The county already has a request for proposals out to select a consulting engineering firm to provide guidance and specialized assistance on matters involving the water system. For years and years, that engineering work has been handled by Mallet Consulting.

When the smelly and bad-tasting water issues arose in May and lingered for weeks, the county entered an emergency contract for engineering consulting services with CH2M Hill. That company is the former employer of current County Administrator Rapson.

Rapson is out of town and unavailable for comment.
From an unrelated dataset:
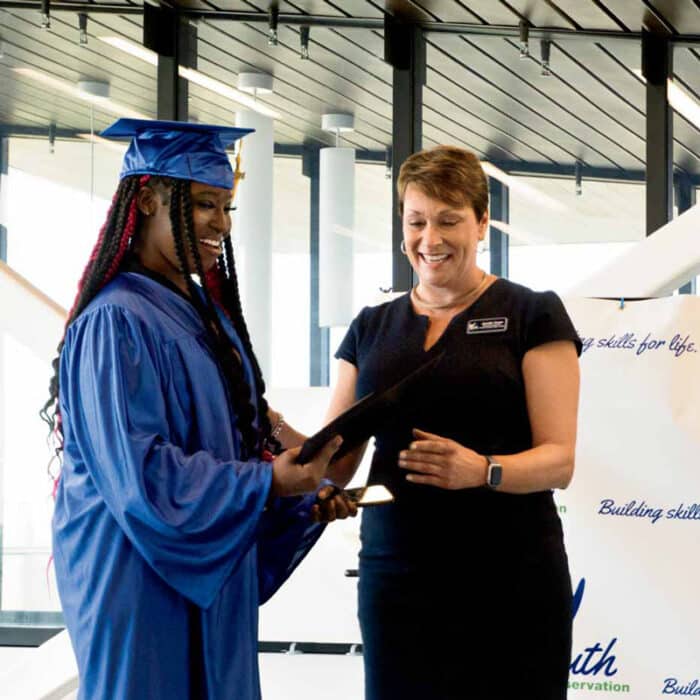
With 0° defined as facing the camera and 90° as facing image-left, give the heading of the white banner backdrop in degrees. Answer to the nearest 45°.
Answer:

Water System Director Tony Parrott did not return a call from The Citizen Tuesday morning seeking comment on the EPD’s report.

Among the rule violations listed by the EPD include:

• Failure to provide daily continuous disinfectant residual readings for the last three years;

• Failure to employ a Class I Water Operator to be the official in charge of day to day operations of the Crosstown and South Fayette water plants;

• Failure to record the results of individual filter monitoring every 15 minutes; the turbidimeters at the Crosstown plant were not calibrated between Feb. and Oct. 2012 though they are required to be conducted quarterly;

• Failure of the continuous turbidity monitoring equipment, specifically at filter no. 5 at the Crosstown plant which was out for more than five days “and the water plant personnel were unaware this situation existed until it was brought to their attention. The monthly operating report did not indicate a problem with any of the filters,” which is also a reporting violation; and

• Failure to properly conduct analysis of the daily concentration of chlorite due to the improper use of a particular gas used in the process.
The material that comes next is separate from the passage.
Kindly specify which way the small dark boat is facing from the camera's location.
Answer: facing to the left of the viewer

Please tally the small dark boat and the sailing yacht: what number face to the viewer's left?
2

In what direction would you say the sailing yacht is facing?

Other rule violations were as mundane as failure to have a business plan for the water system and a failure to keep copies of “any written reports, summaries or communications relating to sanitary surveys of the system conducted by the system itself, by a private consultant, or by any local, state or federal agency.” The sanitary survey documents are required to be kept for at least 10 years, according to EPD.

Some of the deficiencies at Crosstown WTP were related to disposal of empty chemical containers and appropriate labeling of chemical packages along with labeling certain equipment. The water system must also establish a training program to “bring all operators up to date with operations of he plant, current regulations and safety procedures.”

Although deficiencies were also identified at the South Fayette Water Treatment Plant, they were not as extensive or intensive as the list for the Crosstown WTP. At the South Fayette WTP, deficiencies included updating and recording of all maintenance activities, labeling all chemical bulk storage and day tanks, evaluating media depth in filters and replenishing to design specifications and removal of chemicals, cleaning equipment and supplies from the electrical room.

Consequently, the South Fayette WTP scored a 76.6 percent on the sanitary survey, giving it a rating of “satisfactory performance” while the Crosstown plant scored a 69.4 percent, earning a rating of “concerned performance.”

The water system has 45 days from the date of the report to respond to EPD with measures that will be taken to correct the deficiencies.